=== Begin Enclosure ===

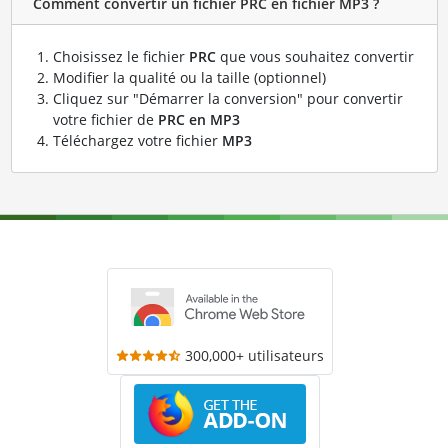
Comment convertir un fichier PRC en fichier MP3 ?
Choisissez le fichier
PRC
que vous souhaitez convertir
Modifier la qualité ou la taille (optionnel)
Cliquez sur "Démarrer la conversion" pour convertir
votre fichier de
PRC en MP3
Téléchargez votre fichier
MP3
300,000+ utilisateurs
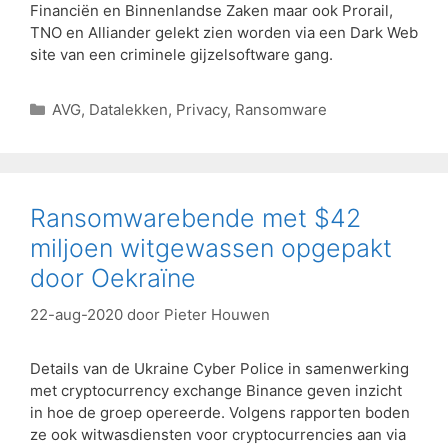
Financiën en Binnenlandse Zaken maar ook Prorail,
TNO en Alliander gelekt zien worden via een Dark Web
site van een criminele gijzelsoftware gang.
AVG
,
Datalekken
,
Privacy
,
Ransomware
Ransomwarebende met $42
miljoen witgewassen opgepakt
door Oekraïne
22-aug-2020
door
Pieter Houwen
Details van de Ukraine Cyber Police in samenwerking
met cryptocurrency exchange Binance geven inzicht
in hoe de groep opereerde. Volgens rapporten boden
ze ook witwasdiensten voor cryptocurrencies aan via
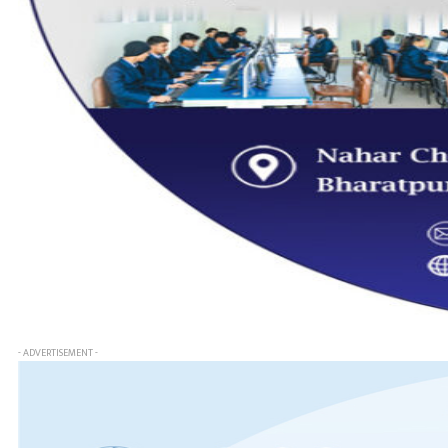
- ADVERTISEMENT -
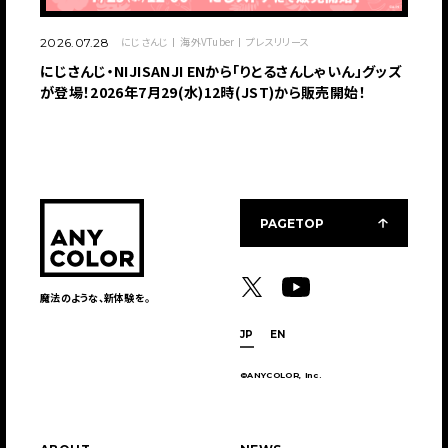
にじさんじ
海外VTuber
プレスリリース
2026.07.28
にじさんじ・NIJISANJI ENから「りとるさんしゃいん」グッズ
が登場！2026年7月29(水)12時(JST)から販売開始！
PAGETOP
魔法のような、新体験を。
JP
EN
©ANYCOLOR, Inc.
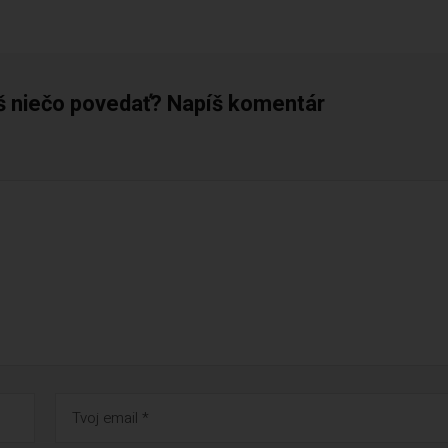
š niečo povedať? Napíš komentár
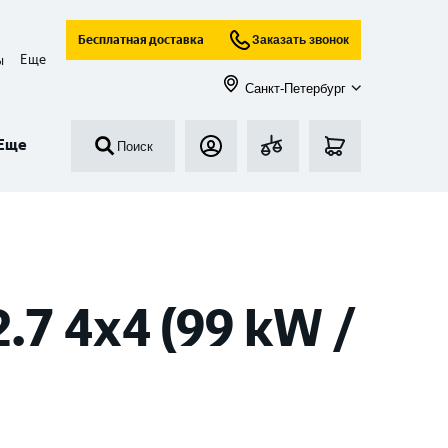
Бесплатная доставка
Заказать звонок
Еще
ы
Санкт-Петербург
Еще
Поиск
7 4x4 (99 kW /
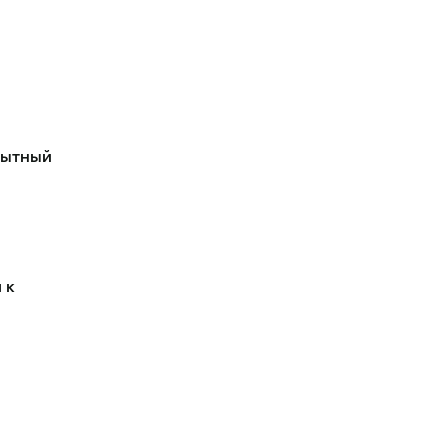
пытный
 к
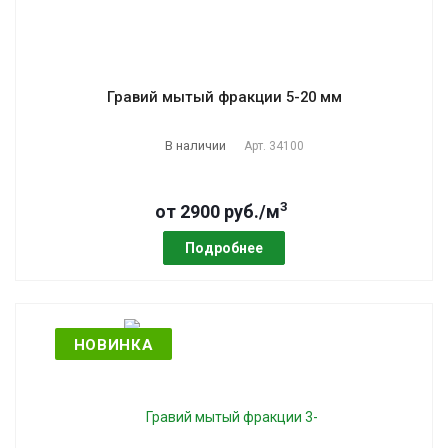
Гравий мытый фракции 5-20 мм
В наличии
Арт.
34100
3
от 2900 руб./м
Подробнее
НОВИНКА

=== End Enclosure ===

Work to be completed -
Please find each line above that contains the string "convertir" and copy those lines.

Solution to this task -
Comment convertir un fichier PRC en fichier MP3 ?
que vous souhaitez convertir
Cliquez sur "Démarrer la conversion" pour convertir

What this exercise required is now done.